Instruction:
Reproduce the listing below in full and exactly; no pictures belong in the copy.

Source records:
▬▬▬▬▬▬▬▬▬▬
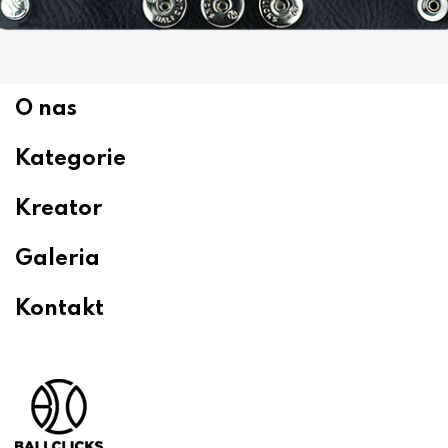
O nas
Kategorie
Kreator
Galeria
Kontakt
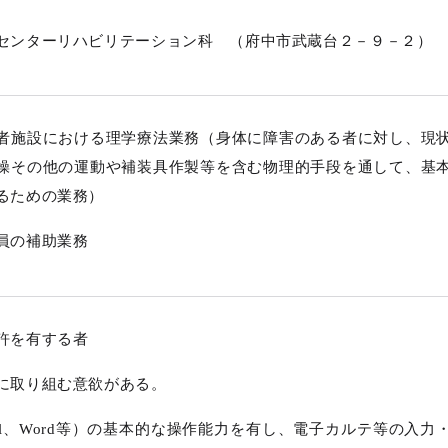
センターリハビリテーション科 （府中市武蔵台２－９－２）
者施設における理学療法業務（身体に障害のある者に対し、現
操その他の運動や補装具作製等を含む物理的手段を通して、基
るための業務）
員の補助業務
許を有する者
に取り組む意欲がある。
el、Word等）の基本的な操作能力を有し、電子カルテ等の入力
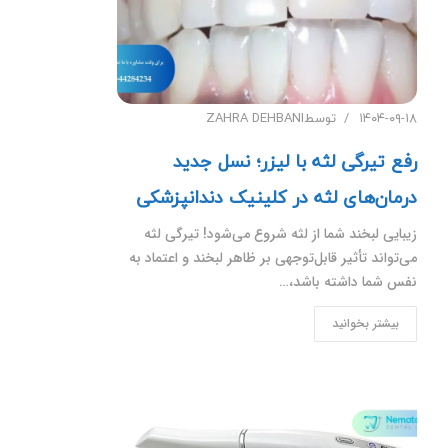
۱۴۰۴-۰۹-۱۸
توسط
ZAHRA DEHBANI
رفع تیرگی لثه با لیزر؛ نسل جدید
درمان‌های لثه در کلینیک دندانپزشکی
زیبایی لبخند شما از لثه شروع می‌شود! تیرگی لثه
می‌تواند تأثیر قابل‌توجهی بر ظاهر لبخند و اعتماد به
نفس شما داشته باشد،…
بیشتر بخوانید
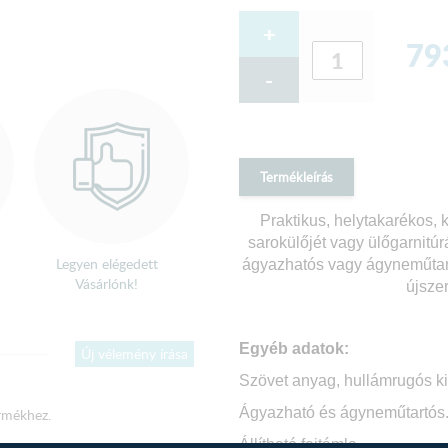
+
79
-
Termékleírás
Praktikus, helytakarékos,
sarokülőjét vagy ülőgarnitúr
Legyen elégedett
ágyazhatós vagy ágyneműtartó
Vásárlónk!
újsze
Egyéb adatok:
Új vélemény írása
Szövet anyag, hullámrugós kiv
Ágyazható és ágyneműtartós
rmékhez.
Állítható fejtámla.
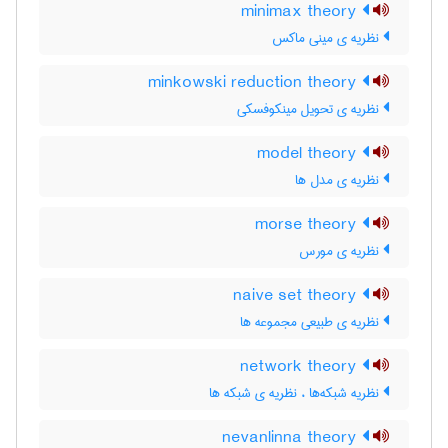
minimax theory
نظریه ی مینی ماکس
minkowski reduction theory
نظریه ی تحویل مینکوفسکی
model theory
نظریه ی مدل ها
morse theory
نظریه ی مورس
naive set theory
نظریه ی طبیعی مجموعه ها
network theory
نظریه شبکه‌ها ، نظریه ی شبکه ها
nevanlinna theory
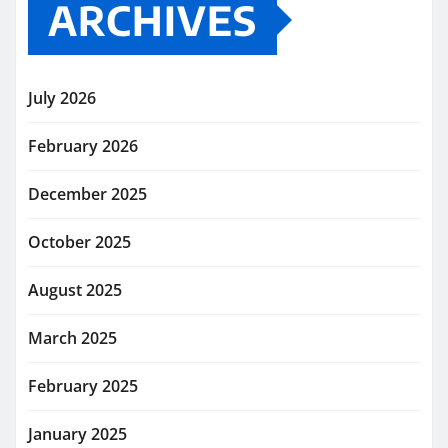
ARCHIVES
July 2026
February 2026
December 2025
October 2025
August 2025
March 2025
February 2025
January 2025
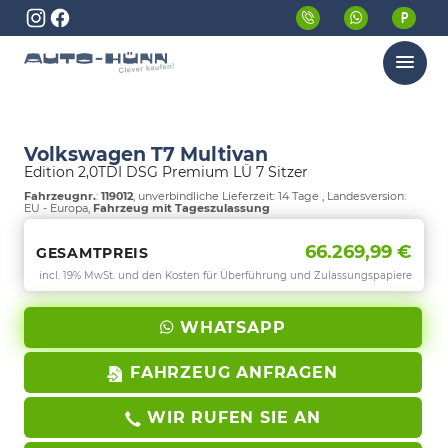
Menü
Volkswagen T7 Multivan
Edition 2,0TDI DSG Premium LÜ 7 Sitzer
Fahrzeugnr.
:
119012
, unverbindliche Lieferzeit:
14 Tage
, Landesversion:
EU - Europa,
Fahrzeug mit Tageszulassung
66.269,99 €
GESAMTPREIS
incl. 19% MwSt. und den Kosten für Überführung und Zulassungspapiere
WHATSAPP
FAHRZEUG ANFRAGEN
WIR RUFEN SIE AN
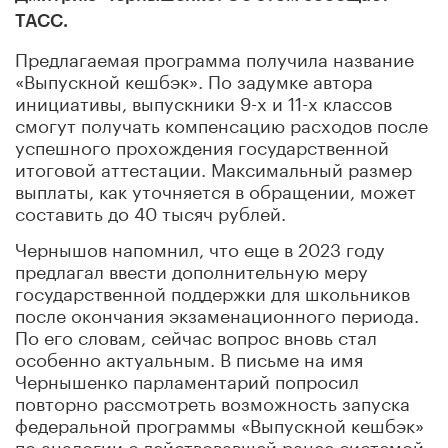
ТАСС.
Предлагаемая программа получила название
«Выпускной кешбэк». По задумке автора
инициативы, выпускники 9-х и 11-х классов
смогут получать компенсацию расходов после
успешного прохождения государственной
итоговой аттестации. Максимальный размер
выплаты, как уточняется в обращении, может
составить до 40 тысяч рублей.
Чернышов напомнил, что еще в 2023 году
предлагал ввести дополнительную меру
государственной поддержки для школьников
после окончания экзаменационного периода.
По его словам, сейчас вопрос вновь стал
особенно актуальным. В письме на имя
Чернышенко парламентарий попросил
повторно рассмотреть возможность запуска
федеральной программы «Выпускной кешбэк»
по аналогии с действовавшей ранее системой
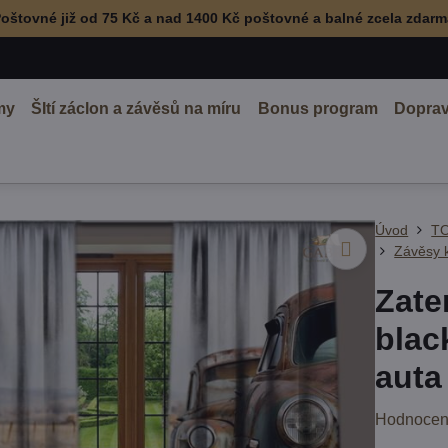
oštovné již od 75 Kč a nad 1400 Kč poštovné a balné zcela zdar
my
ŠItí záclon a závěsů na míru
Bonus program
Doprav
Úvod
TO
Závěsy 
Zate
blac
auta
Hodnocen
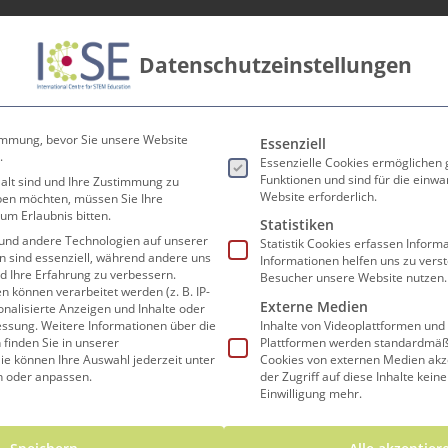
Datenschutzeinstellungen
innen
Lehrer*innen
Forschen und Lehren
Koop
Es folgt eine Liste der Ser
immung, bevor Sie unsere Website
Essenziell
.
Essenzielle Cookies ermöglichen
Funktionen und sind für die einwa
 alt sind und Ihre Zustimmung zu
Website erforderlich.
eben möchten, müssen Sie Ihre
um Erlaubnis bitten.
Statistiken
und andere Technologien auf unserer
Statistik Cookies erfassen Infor
en sind essenziell, während andere uns
Informationen helfen uns zu vers
nd Ihre Erfahrung zu verbessern.
Besucher unsere Website nutzen.
können verarbeitet werden (z. B. IP-
Externe Medien
sonalisierte Anzeigen und Inhalte oder
essung.
Weitere Informationen über die
Inhalte von Videoplattformen und
finden Sie in unserer
Plattformen werden standardmäßi
ie können Ihre Auswahl jederzeit unter
Cookies von externen Medien akz
n oder anpassen.
der Zugriff auf diese Inhalte kein
Einwilligung mehr.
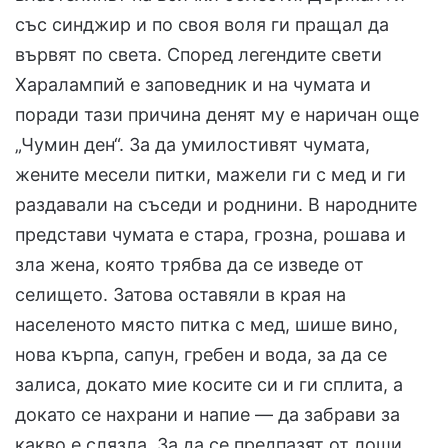
със синджир и по своя воля ги пращал да
вървят по света. Според легендите свети
Харалампий е заповедник и на чумата и
поради тази причина денят му е наричан още
„Чумин ден“. За да умилостивят чумата,
жените месели питки, мажели ги с мед и ги
раздавали на съседи и роднини. В народните
представи чумата е стара, грозна, рошава и
зла жена, която трябва да се изведе от
селището. Затова оставяли в края на
населеното място питка с мед, шише вино,
нова кърпа, сапун, гребен и вода, за да се
залиса, докато мие косите си и ги сплита, а
докато се нахрани и напие — да забрави за
какво е слязла. За да се предпазят от лоши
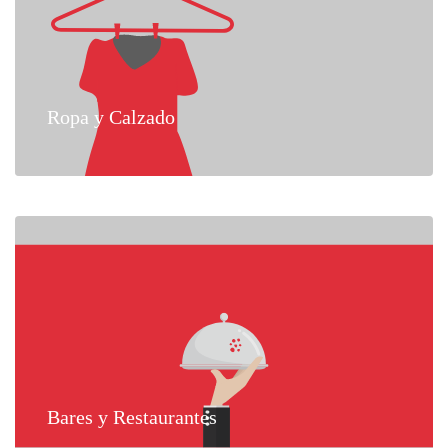
Ropa y Calzado
Bares y Restaurantes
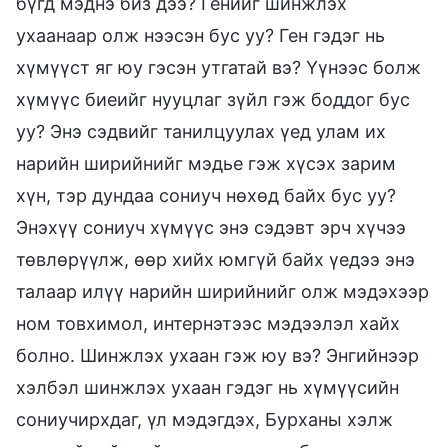
бүгд мэднэ биз дээ? Генийг шинжлэх
ухаанаар олж нээсэн бус уу? Ген гэдэг нь
хүмүүст яг юу гэсэн утгатай вэ? Үүнээс болж
хүмүүс биеийг нууцлаг зүйл гэж боддог бус
уу? Энэ сэдвийг танилцуулах үед улам их
нарийн ширийнийг мэдье гэж хүсэх зарим
хүн, тэр дундаа сониуч нөхөд байх бус уу?
Энэхүү сониуч хүмүүс энэ сэдэвт эрч хүчээ
төвлөрүүлж, өөр хийх юмгүй байх үедээ энэ
талаар илүү нарийн ширийнийг олж мэдэхээр
ном товхимол, интернэтээс мэдээлэл хайх
болно. Шинжлэх ухаан гэж юу вэ? Энгийнээр
хэлбэл шинжлэх ухаан гэдэг нь хүмүүсийн
сониучирхдаг, үл мэдэгдэх, Бурханы хэлж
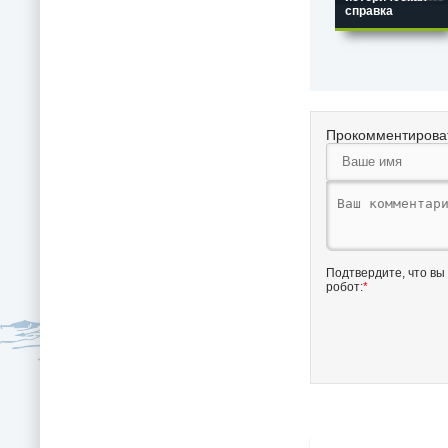
справка
Прокомментирова
Подтвердите, что вы
робот:
*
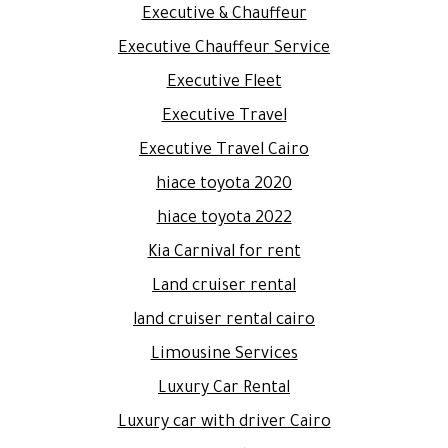
Executive & Chauffeur
Executive Chauffeur Service
Executive Fleet
Executive Travel
Executive Travel Cairo
hiace toyota 2020
hiace toyota 2022
Kia Carnival for rent
Land cruiser rental
land cruiser rental cairo
Limousine Services
Luxury Car Rental
Luxury car with driver Cairo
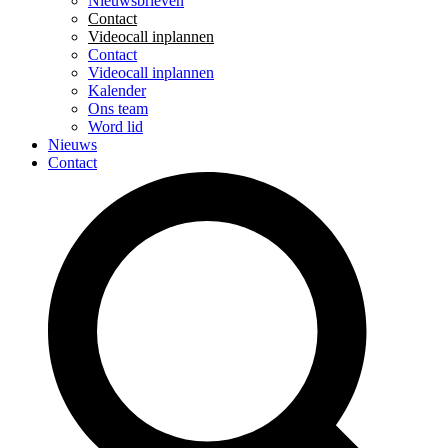
Nieuwsbrieven
Contact
Videocall inplannen
Contact
Videocall inplannen
Kalender
Ons team
Word lid
Nieuws
Contact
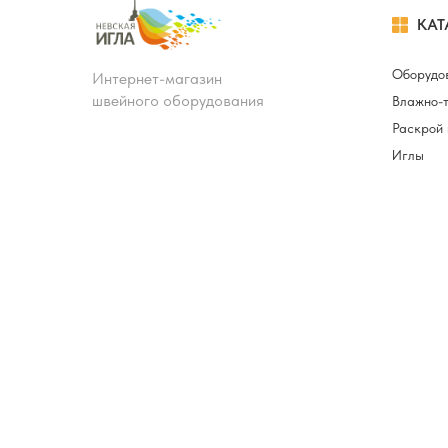
КАТ
Оборудо
Интернет-магазин
швейного оборудования
Влажно-
Раскрой 
Иглы
Лапки и 
Запчасти
Нитки ш
Манекен
Светильн
машин и
Мебель д
конструк
Смазочн
Лекала
Устройст
швейной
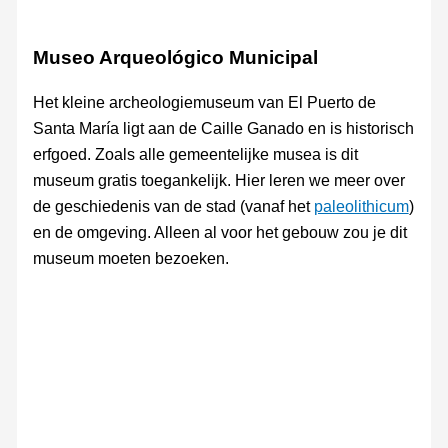
Museo Arqueológico Municipal
Het kleine archeologiemuseum van El Puerto de
Santa María ligt aan de Caille Ganado en is historisch
erfgoed. Zoals alle gemeentelijke musea is dit
museum gratis toegankelijk. Hier leren we meer over
de geschiedenis van de stad (vanaf het
paleolithicum
)
en de omgeving. Alleen al voor het gebouw zou je dit
museum moeten bezoeken.
Museo
Museo
Arqueológico
Arqueológico
Municipal
Municipal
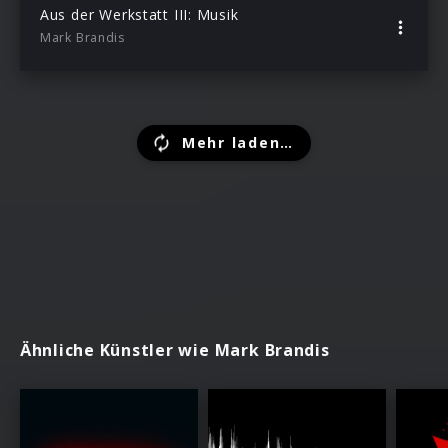
Aus der Werkstatt III: Musik
Mark Brandis
Mehr laden…
Ähnliche Künstler wie Mark Brandis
▬▬▬▬▬▬▬▬▬▬
Answer section:
O nas
Kategorie
Kreator
Galeria
Kontakt
センターリハビリテーション科 （府中市武蔵台２－９－２）
者施設における理学療法業務（身体に障害のある者に対し、現
操その他の運動や補装具作製等を含む物理的手段を通して、基
るための業務）
員の補助業務
許を有する者
に取り組む意欲がある。
el、Word等）の基本的な操作能力を有し、電子カルテ等の入力
۱۴۰۴-۰۹-۱۸
توسط
ZAHRA DEHBANI
رفع تیرگی لثه با لیزر؛ نسل جدید
درمان‌های لثه در کلینیک دندانپزشکی
زیبایی لبخند شما از لثه شروع می‌شود! تیرگی لثه
می‌تواند تأثیر قابل‌توجهی بر ظاهر لبخند و اعتماد به
نفس شما داشته باشد،…
بیشتر بخوانید
+
79
-
Termékleírás
Praktikus, helytakarékos,
sarokülőjét vagy ülőgarnitúr
Legyen elégedett
ágyazhatós vagy ágyneműtartó
Vásárlónk!
újsze
Egyéb adatok:
Új vélemény írása
Szövet anyag, hullámrugós kiv
Ágyazható és ágyneműtartós
rmékhez.
Állítható fejtámla.
minimax theory
نظریه ی مینی ماکس
minkowski reduction theory
نظریه ی تحویل مینکوفسکی
model theory
نظریه ی مدل ها
morse theory
نظریه ی مورس
naive set theory
نظریه ی طبیعی مجموعه ها
network theory
نظریه شبکه‌ها ، نظریه ی شبکه ها
nevanlinna theory
ARCHIVES
July 2026
February 2026
December 2025
October 2025
August 2025
March 2025
February 2025
January 2025
Menü
Volkswagen T7 Multivan
Edition 2,0TDI DSG Premium LÜ 7 Sitzer
Fahrzeugnr.
:
119012
, unverbindliche Lieferzeit:
14 Tage
, Landesversion:
EU - Europa,
Fahrzeug mit Tageszulassung
66.269,99 €
GESAMTPREIS
incl. 19% MwSt. und den Kosten für Überführung und Zulassungspapiere
WHATSAPP
FAHRZEUG ANFRAGEN
WIR RUFEN SIE AN
ТАСС.
Предлагаемая программа получила название
«Выпускной кешбэк». По задумке автора
инициативы, выпускники 9-х и 11-х классов
смогут получать компенсацию расходов после
успешного прохождения государственной
итоговой аттестации. Максимальный размер
выплаты, как уточняется в обращении, может
составить до 40 тысяч рублей.
Чернышов напомнил, что еще в 2023 году
предлагал ввести дополнительную меру
государственной поддержки для школьников
после окончания экзаменационного периода.
По его словам, сейчас вопрос вновь стал
особенно актуальным. В письме на имя
Чернышенко парламентарий попросил
повторно рассмотреть возможность запуска
федеральной программы «Выпускной кешбэк»
по аналогии с действовавшей ранее системой
oštovné již od 75 Kč a nad 1400 Kč poštovné a balné zcela zdar
my
ŠItí záclon a závěsů na míru
Bonus program
Doprav
Úvod
TO
Závěsy 
Zate
blac
auta
Hodnocen
Datenschutzeinstellungen
innen
Lehrer*innen
Forschen und Lehren
Koop
Es folgt eine Liste der Ser
immung, bevor Sie unsere Website
Essenziell
.
Essenzielle Cookies ermöglichen
Funktionen und sind für die einwa
 alt sind und Ihre Zustimmung zu
Website erforderlich.
eben möchten, müssen Sie Ihre
um Erlaubnis bitten.
Statistiken
und andere Technologien auf unserer
Statistik Cookies erfassen Infor
en sind essenziell, während andere uns
Informationen helfen uns zu vers
nd Ihre Erfahrung zu verbessern.
Besucher unsere Website nutzen.
können verarbeitet werden (z. B. IP-
Externe Medien
sonalisierte Anzeigen und Inhalte oder
essung.
Weitere Informationen über die
Inhalte von Videoplattformen und
finden Sie in unserer
Plattformen werden standardmäßi
ie können Ihre Auswahl jederzeit unter
Cookies von externen Medien akz
n oder anpassen.
der Zugriff auf diese Inhalte kein
Einwilligung mehr.
със синджир и по своя воля ги пращал да
вървят по света. Според легендите свети
Харалампий е заповедник и на чумата и
поради тази причина денят му е наричан още
„Чумин ден“. За да умилостивят чумата,
жените месели питки, мажели ги с мед и ги
раздавали на съседи и роднини. В народните
представи чумата е стара, грозна, рошава и
зла жена, която трябва да се изведе от
селището. Затова оставяли в края на
населеното място питка с мед, шише вино,
нова кърпа, сапун, гребен и вода, за да се
залиса, докато мие косите си и ги сплита, а
докато се нахрани и напие — да забрави за
какво е слязла. За да се предпазят от лоши
Ropa y Calzado
Bares y Restaurantes
бүгд мэднэ биз дээ? Генийг шинжлэх
ухаанаар олж нээсэн бус уу? Ген гэдэг нь
хүмүүст яг юу гэсэн утгатай вэ? Үүнээс болж
хүмүүс биеийг нууцлаг зүйл гэж боддог бус
уу? Энэ сэдвийг танилцуулах үед улам их
нарийн ширийнийг мэдье гэж хүсэх зарим
хүн, тэр дундаа сониуч нөхөд байх бус уу?
Энэхүү сониуч хүмүүс энэ сэдэвт эрч хүчээ
төвлөрүүлж, өөр хийх юмгүй байх үедээ энэ
талаар илүү нарийн ширийнийг олж мэдэхээр
ном товхимол, интернэтээс мэдээлэл хайх
болно. Шинжлэх ухаан гэж юу вэ? Энгийнээр
хэлбэл шинжлэх ухаан гэдэг нь хүмүүсийн
сониучирхдаг, үл мэдэгдэх, Бурханы хэлж
справка
Прокомментирова
Подтвердите, что вы
робот:
*
Executive & Chauffeur
Executive Chauffeur Service
Executive Fleet
Executive Travel
Executive Travel Cairo
hiace toyota 2020
hiace toyota 2022
Kia Carnival for rent
Land cruiser rental
land cruiser rental cairo
Limousine Services
Luxury Car Rental
Luxury car with driver Cairo
Nieuwsbrieven
Contact
Videocall inplannen
Contact
Videocall inplannen
Kalender
Ons team
Word lid
Nieuws
Contact
КАТ
Оборудо
Интернет-магазин
швейного оборудования
Влажно-
Раскрой 
Иглы
Лапки и 
Запчасти
Нитки ш
Манекен
Светильн
машин и
Мебель д
конструк
Смазочн
Лекала
Устройст
швейной
Museo Arqueológico Municipal
Het kleine archeologiemuseum van El Puerto de
Santa María ligt aan de Caille Ganado en is historisch
erfgoed. Zoals alle gemeentelijke musea is dit
museum gratis toegankelijk. Hier leren we meer over
de geschiedenis van de stad (vanaf het
paleolithicum
)
en de omgeving. Alleen al voor het gebouw zou je dit
museum moeten bezoeken.
Museo
Museo
Arqueológico
Arqueológico
Municipal
Municipal
Aus der Werkstatt III: Musik
Mark Brandis
Mehr laden…
Ähnliche Künstler wie Mark Brandis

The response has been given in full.